I booked us a cruise for November. Lose 20 pounds and don't cheat on me before then.
Nothing good has ever or will ever come from 50 cent beers at the bowling alley..
I should have considered my snorting capabilities before breaking my nose
I just saw a dude sitting IN a bush, weeping and playing a harmonica. I hope your day is going better than his.
Restaurants Roasting People Who Gave Them Negative Yelp Reviews (25 Pics)
I took in his dog. My exboyfriend still calls me for 2 things, blow jobs and animal rescue. I need to end this cycle
Some guy walked in while I was taking a piss and asked me if I knew of a back way out of the bar. He looked pretty freaked out.
Dude, I need a lifestyle change. I'm to old to be making out with chicks in foam parties, letting older chicks get all excited because I let them put their hands up my shirt, and running around doing scavenger hunts with 18 yr old chicks.
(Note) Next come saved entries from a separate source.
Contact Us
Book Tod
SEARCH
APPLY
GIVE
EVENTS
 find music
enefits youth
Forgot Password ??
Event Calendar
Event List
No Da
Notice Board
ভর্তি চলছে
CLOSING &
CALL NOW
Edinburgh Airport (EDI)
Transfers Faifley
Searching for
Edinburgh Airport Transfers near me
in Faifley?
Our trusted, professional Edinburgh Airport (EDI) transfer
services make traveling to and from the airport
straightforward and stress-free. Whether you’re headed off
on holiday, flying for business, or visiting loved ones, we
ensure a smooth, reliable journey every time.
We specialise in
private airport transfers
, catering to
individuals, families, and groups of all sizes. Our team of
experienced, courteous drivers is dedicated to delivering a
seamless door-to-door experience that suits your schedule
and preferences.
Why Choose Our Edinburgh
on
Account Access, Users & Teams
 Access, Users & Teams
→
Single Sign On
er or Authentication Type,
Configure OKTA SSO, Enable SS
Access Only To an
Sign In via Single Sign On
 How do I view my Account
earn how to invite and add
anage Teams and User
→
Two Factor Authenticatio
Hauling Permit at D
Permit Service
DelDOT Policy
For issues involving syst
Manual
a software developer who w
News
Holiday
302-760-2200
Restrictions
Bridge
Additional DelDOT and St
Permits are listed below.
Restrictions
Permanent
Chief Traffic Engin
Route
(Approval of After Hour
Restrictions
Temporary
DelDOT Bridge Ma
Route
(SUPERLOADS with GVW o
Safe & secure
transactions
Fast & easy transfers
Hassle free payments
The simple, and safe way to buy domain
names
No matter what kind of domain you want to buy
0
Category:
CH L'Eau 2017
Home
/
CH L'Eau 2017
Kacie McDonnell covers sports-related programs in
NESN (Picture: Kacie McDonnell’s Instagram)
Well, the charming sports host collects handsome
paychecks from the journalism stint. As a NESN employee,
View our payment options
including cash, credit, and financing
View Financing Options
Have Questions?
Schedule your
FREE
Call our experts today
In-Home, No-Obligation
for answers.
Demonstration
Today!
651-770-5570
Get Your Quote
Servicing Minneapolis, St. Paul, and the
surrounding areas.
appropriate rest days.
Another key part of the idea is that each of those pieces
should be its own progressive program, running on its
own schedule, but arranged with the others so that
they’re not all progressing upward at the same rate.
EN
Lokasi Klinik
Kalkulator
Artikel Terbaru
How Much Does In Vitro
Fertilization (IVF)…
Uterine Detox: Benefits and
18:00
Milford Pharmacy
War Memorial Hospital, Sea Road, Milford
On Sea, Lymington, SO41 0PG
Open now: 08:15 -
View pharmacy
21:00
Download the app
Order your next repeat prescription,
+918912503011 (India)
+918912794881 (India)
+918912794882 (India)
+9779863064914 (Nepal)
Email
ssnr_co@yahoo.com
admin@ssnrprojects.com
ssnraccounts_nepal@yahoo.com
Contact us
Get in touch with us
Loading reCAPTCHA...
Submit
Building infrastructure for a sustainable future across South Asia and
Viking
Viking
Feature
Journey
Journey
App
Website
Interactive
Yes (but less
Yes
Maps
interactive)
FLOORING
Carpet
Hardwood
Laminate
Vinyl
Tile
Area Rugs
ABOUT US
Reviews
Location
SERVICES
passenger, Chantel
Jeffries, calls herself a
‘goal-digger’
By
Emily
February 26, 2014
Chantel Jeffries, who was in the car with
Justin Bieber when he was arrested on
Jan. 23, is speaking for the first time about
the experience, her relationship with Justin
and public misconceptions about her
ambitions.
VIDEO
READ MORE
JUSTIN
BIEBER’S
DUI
This chic sharing the cab with me just started givin me head. I'll be an extra 5 minutes.
I walked into the bathroom of the hotel and she's in the bath tub with a guy she met a day ago. They were sharing a shrimp cocktail platter and shot gunning bud lights. Oh and it was noon.
Woman Posts Harassing DMs From Creep Online, Now He’s Upset Because People Told His Mom
I have one of those hangovers where you visualize how awesome it would be to climb in your fridge and drink glacier water
We've been walking through the woods for two hours, he just keeps taking pictures. At least we'll remember this tomorrow.
She failed the Charleston discretion test, although puking in her armpit was very innovative.
Clearly I'm trying to change the world one fuck at a time
you DO IT for the people
We all just got ice cream, condoms, and toilet paper now were gonna go home and watch movies as a family.
Condoms?
besides the unzipped fly, the black eye and the toilet paper on your shoe you looked really sexy today baby!